I'm currently stumped on this question:
Let $a$ and $m$ be integers such that $m\ge1$. Consider the congruence class of $a$, i.e., $[a]$ modulo $m$. Prove that: For all $x\in[a]$, $\gcd(x,m)=\gcd(a,m)$.
From this, I know that the congruence class of $[a]$ modulo $m$ is the set of integers
$[a]={x\in Z|x\equiv a\pmod m}$}. And by the Linear Congruence Theorem, $x\equiv a\pmod m$ if and only if $\gcd(x,m)|a$.
I'm not sure where I can go from knowing this. Any ideas?
On
The congruence class of $a$ consists of all numbers of the form $a+qm$, where $q$ ranges over the integers. So we want to show that for all $q$, we have $\gcd(a,m)=\gcd(a+qm,m)$.

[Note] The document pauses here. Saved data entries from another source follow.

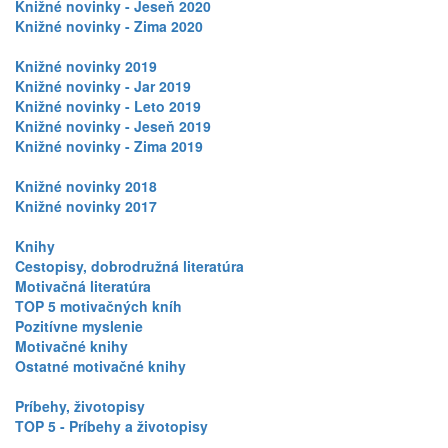
Knižné novinky - Jeseň 2020
Knižné novinky - Zima 2020
Knižné novinky 2019
Knižné novinky - Jar 2019
Knižné novinky - Leto 2019
Knižné novinky - Jeseň 2019
Knižné novinky - Zima 2019
Knižné novinky 2018
Knižné novinky 2017
Knihy
Cestopisy, dobrodružná literatúra
Motivačná literatúra
TOP 5 motivačných kníh
Pozitívne myslenie
Motivačné knihy
Ostatné motivačné knihy
Príbehy, životopisy
TOP 5 - Príbehy a životopisy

We can attack this directly. (i) Show that if $k$ divides $a$ and $m$, then $k$ divides $a+qm$ and $m$; (ii) Show that if $k$ divides $a+qm$ and $m$, then $k$ divides $a$ and $m$.
Another way to write your equivalence class: $x\equiv a \mod m \iff a=km+x$ for an integer $k$, which you can easily prove since $a\equiv b\mod m\iff m|(a-b)$.
Now I suggest thinking about the Euclidean algorithm, and you might find yourself being done fairly soon.
Edit: I've just looked at your criterion $x\equiv a\mod m\iff GCD(x,m)|a$ again, and it seems wrong to me. Take $x=1,m=3$, for instance. $GCD(3,1)=1|a$ for any integer $a$, but obviously $1\equiv a\mod 3 \quad\forall a\in\mathbb{Z}$ is not true.